Günümüzde bir bilgisayar çipi üretmek için 60 farklı elementin kullanılmış olması bile insanlık için madenlerin önemini ifade edecek bir boyuttur. Enerji hammaddeleri başta olmak üzere doğal kaynakları ileri teknoloji ürünleri elde edecek tarzda en fazla katma değer yaratarak üretmek, ülkelerin gelişmişlik düzeylerini belirleyen en önemli faktörlerden biridir.
Kömür ve demirin yaygın üretimi ile birlikte, madencilik son yüz yılda, sanayi devriminin lokomotifi, uygarlıkları şekillendiren temel sektörlerden biri olmuştur. Yer altı kaynaklarını değerlendirmede başarılı olmadan, üretim ekonomisine geçmek mümkün değildir.
Bu anlamda madencilik kalkınmanın teminatıdır.
Madenler, milyonlarca yılda oluşan tüketildiğinde yenilenemeyen kaynaklardır. Bu nedenle mutlaka etkin bir planlamayla ülkenin ihtiyaçları göz önüne alınarak çevreye duyarlı bir şekilde ve kamu yararı öncelikli olarak üretilmelidir. İlk yatırım maliyetinin ve süresinin yüksek olmasının yanında emek yoğun bir sektör olan madenciliği bilimselliği olmayan tartışmalara çekmek sakıncalıdır.

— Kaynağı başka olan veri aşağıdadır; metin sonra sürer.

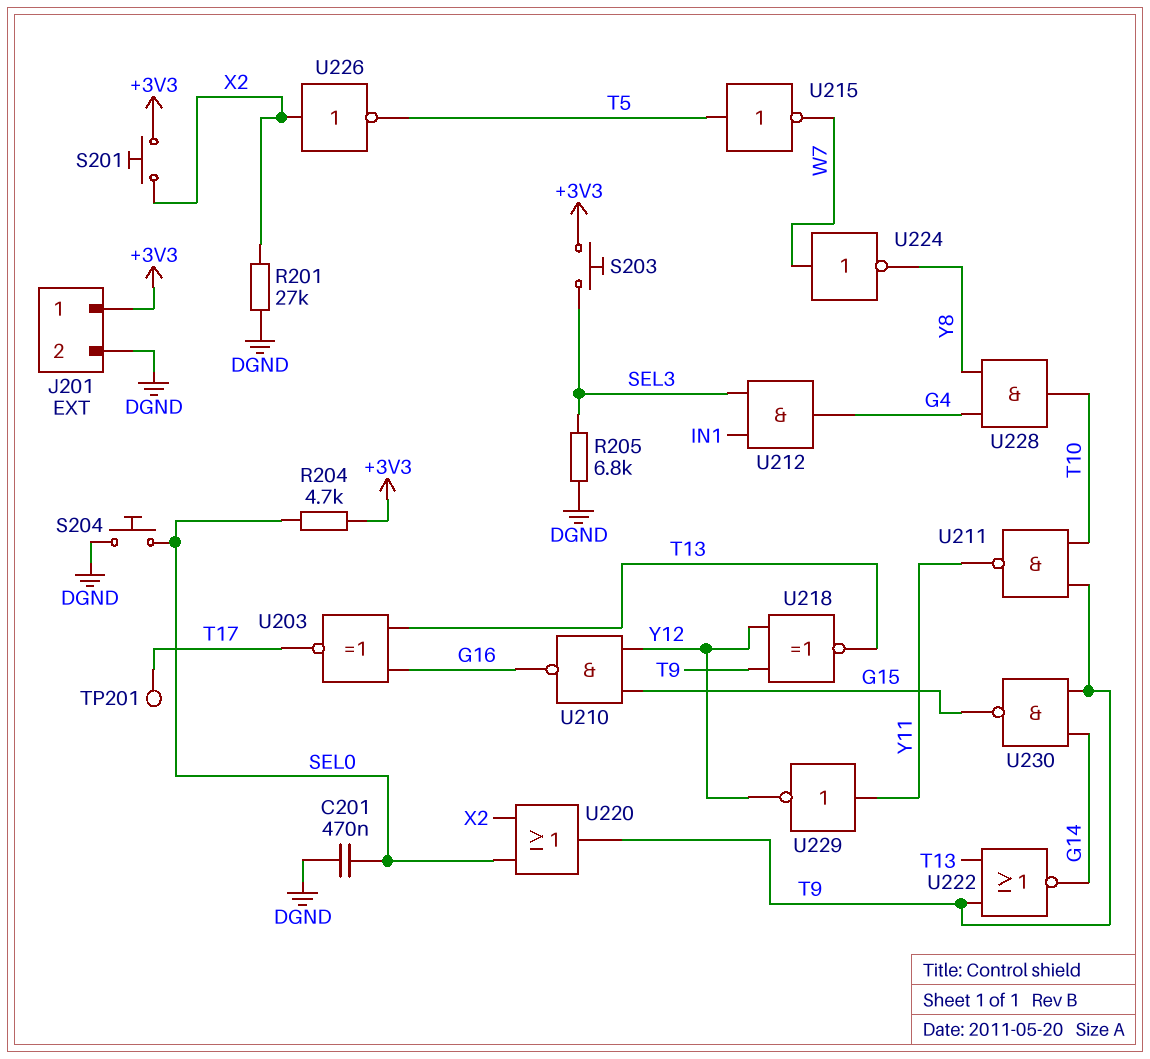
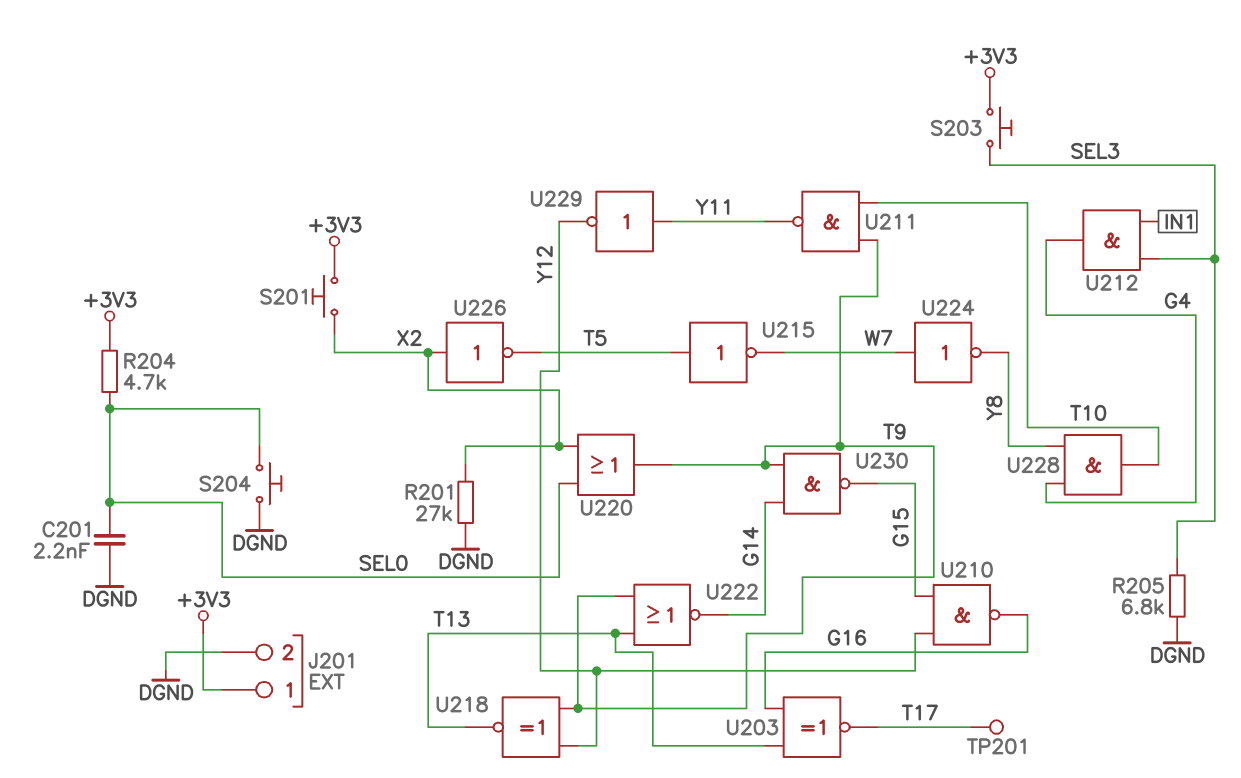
C201: 470nF (DGND, SEL0) -> 2.2nF (DGND, SEL0)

Altınından, metalik madenlerine, enerji hammaddelerinden, endüstriyel hammaddelerine ülkemizin tüm yer altı kaynaklarını, daha iyi bir gelecek için değerlendirmek modern bir toplum olabilmemiz için kaçınılmazdır.
Çevre sorunları sadece çevrecilerin değil, tüm insanlığın gündeminde yer alması gereken konulardır. Ancak sorunun çözümü için getirilen öneriler; ne yazık ki popülist eksende geliştirilmekte, sanayi karşıtlığını körüklemektedir. Bu kapsamda ne yazık ki hammadde üretimi aşamasında görsel bir kirliliğin ötesine geçmeyen madencilik te nasibini almaktadır.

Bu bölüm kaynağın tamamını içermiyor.